Europol has admitted that confidential information on terror investigations was accidentally put online, as it launched a probe into what it called a “very serious incident.”
Dutch investigative TV programme Zembla, which broke the story, said around 700 pages on terror investigations – particularly analysis on terror groups – appeared online, including the names and contact details of hundreds of people with terror links.
The breach happened after “an experienced police officer” uploaded data from Europol onto a private storage device “in clear contravention of Europol policy,” Europol spokesman Gerald Hesztera said.
“A security investigation in coordination with the respective authorities at national level is ongoing,” he said. But “current information suggests that the breach was not ill-intended.”
Hesztera said the sensitive material was around 10 years old and there was “no indication” that any current investigation had been compromised.
The woman has now left Europol, which has since firmly beefed up cyber security.
A similar security breach “would not happen today,” Hesztera said.
It was unlikely the files had been seen by people who were under investigation, the possibility could not be excluded, added the spokesman.
One Europol official who declined to be named told AFP the ex-employee is still a member of the Dutch police.

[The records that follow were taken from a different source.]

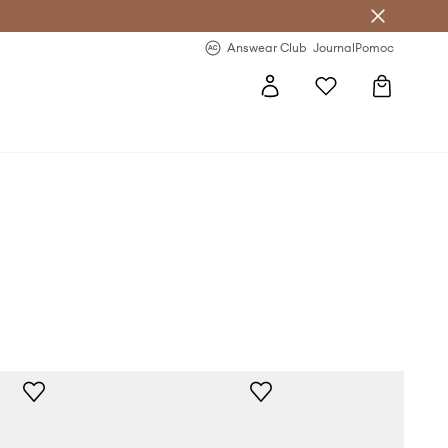
letter >
Regularne nowości >
Answear Club
Journal
Pomoc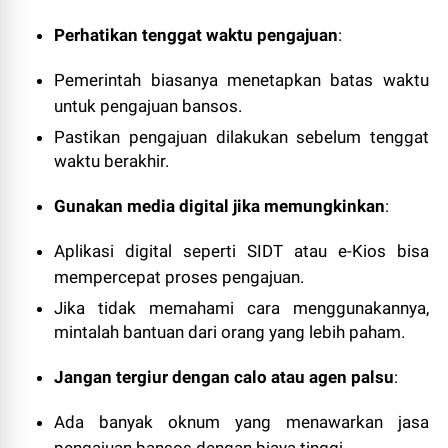
Perhatikan tenggat waktu pengajuan
:
Pemerintah biasanya menetapkan batas waktu
untuk pengajuan bansos.
Pastikan pengajuan dilakukan sebelum tenggat
waktu berakhir.
Gunakan media digital jika memungkinkan
:
Aplikasi digital seperti SIDT atau e-Kios bisa
mempercepat proses pengajuan.
Jika tidak memahami cara menggunakannya,
mintalah bantuan dari orang yang lebih paham.
Jangan tergiur dengan calo atau agen palsu
:
Ada banyak oknum yang menawarkan jasa
pengajuan bansos dengan biaya tinggi.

“It was against security regulations, but the information is old and the impact on any current investigation seems to be zero,” said this official.
Although some information was indeed confidential, most of it was not classified and some of it even available on Europol’s website, the official said.
“We see this as a very serious incident that has consequences for confidentiality on which we place a high premium,” Interpol deputy director Wil van Gemert told the NOS public newscaster.
Member states affected by the breach were also immediately informed and “Europol will continue to assess the impact of the data in question,” Hesztera said.